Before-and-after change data

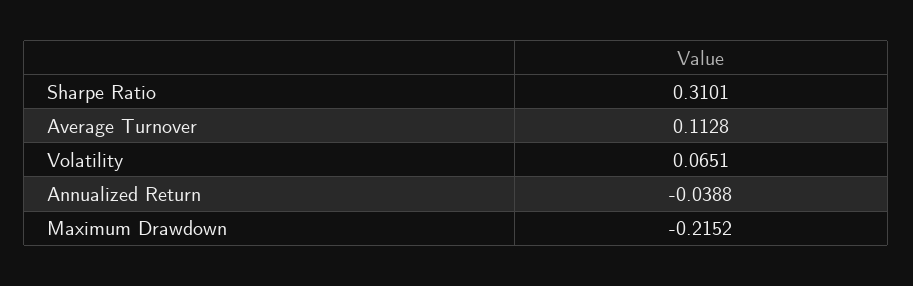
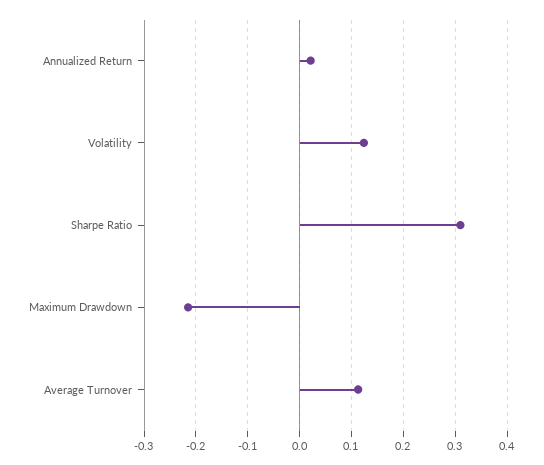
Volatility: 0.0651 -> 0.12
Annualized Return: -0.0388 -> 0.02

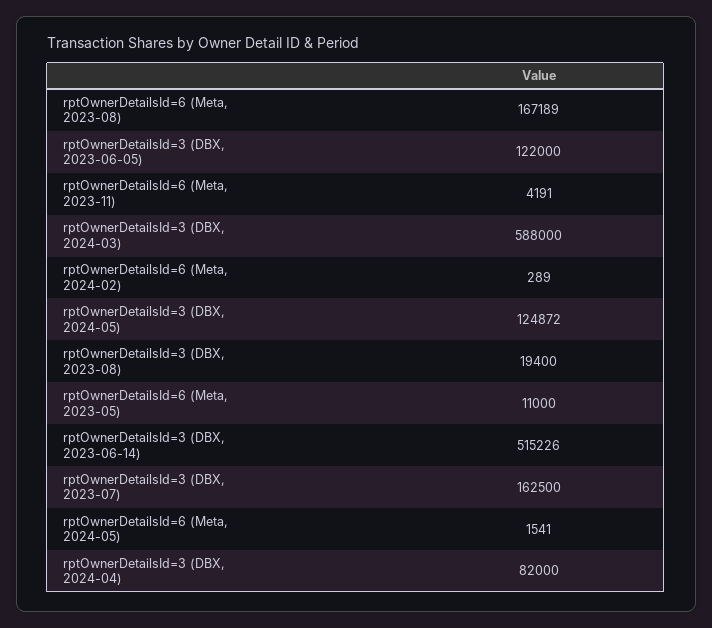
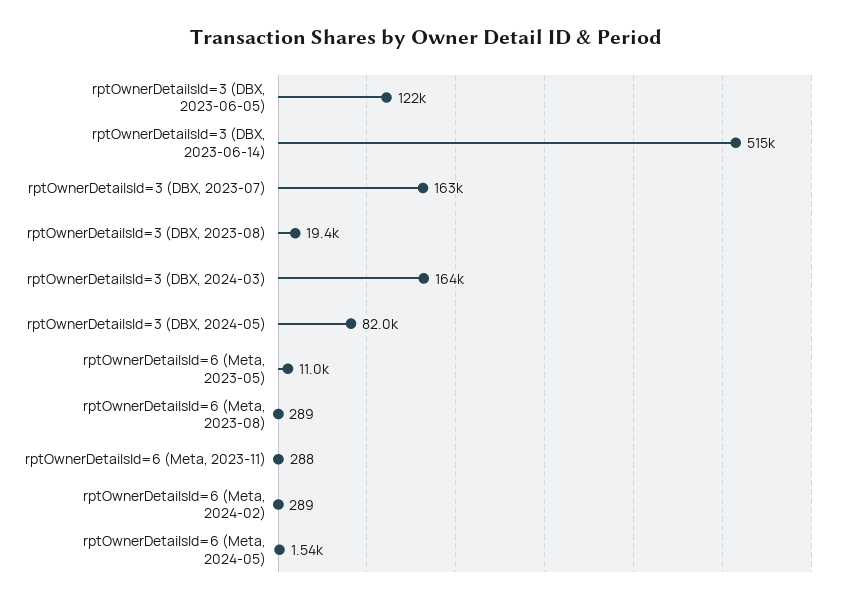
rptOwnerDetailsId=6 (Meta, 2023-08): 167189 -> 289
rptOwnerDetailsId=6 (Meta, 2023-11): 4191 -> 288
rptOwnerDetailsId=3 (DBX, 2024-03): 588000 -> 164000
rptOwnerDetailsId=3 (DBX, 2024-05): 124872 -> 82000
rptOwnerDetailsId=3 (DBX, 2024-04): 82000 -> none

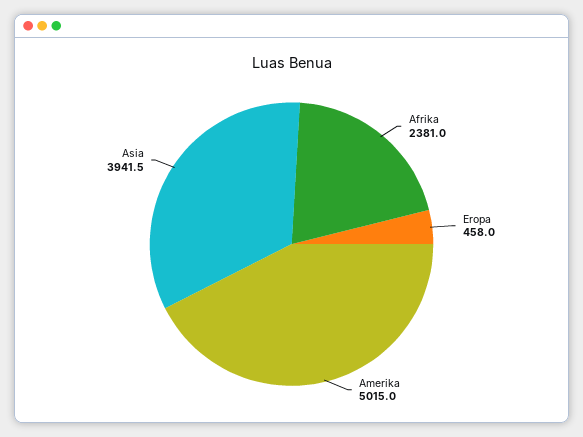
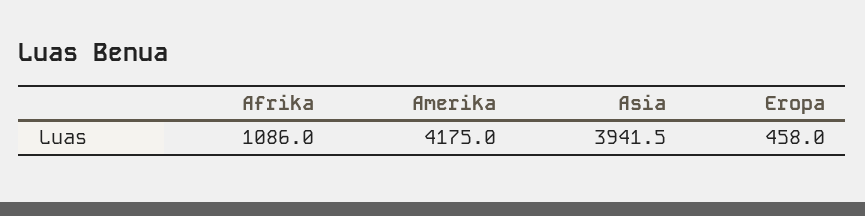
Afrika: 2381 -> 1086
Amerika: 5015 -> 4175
--
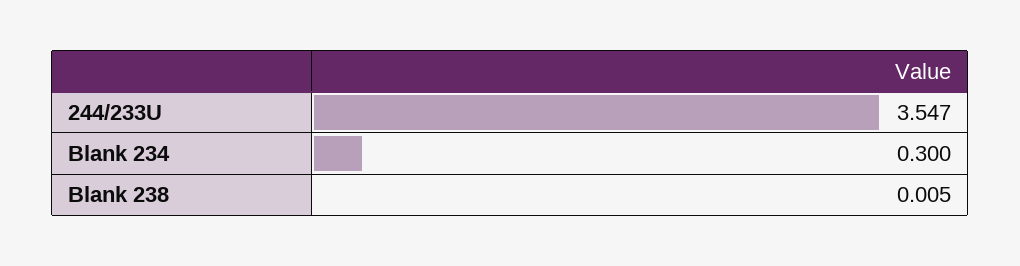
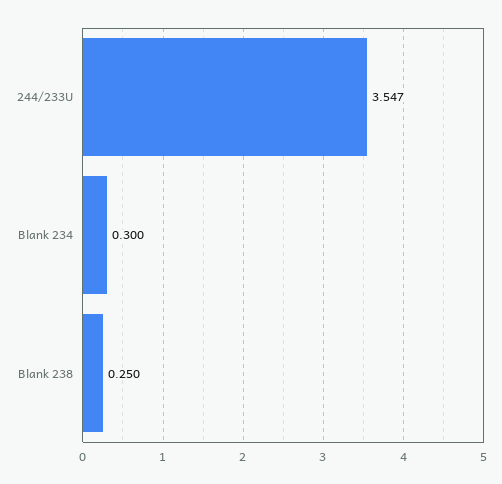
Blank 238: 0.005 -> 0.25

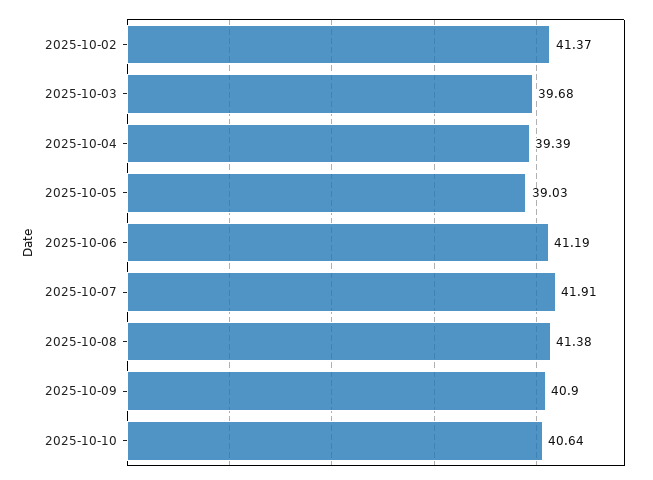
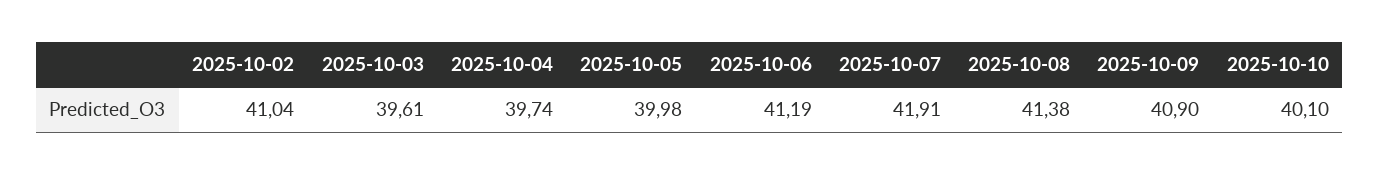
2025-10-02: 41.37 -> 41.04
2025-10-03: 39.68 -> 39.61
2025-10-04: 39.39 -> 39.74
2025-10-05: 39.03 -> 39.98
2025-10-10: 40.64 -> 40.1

## Aim of the task
Work out the number of lines in the records containing the word "rptOwnerDetailsId". Write only that number.

## Your response
5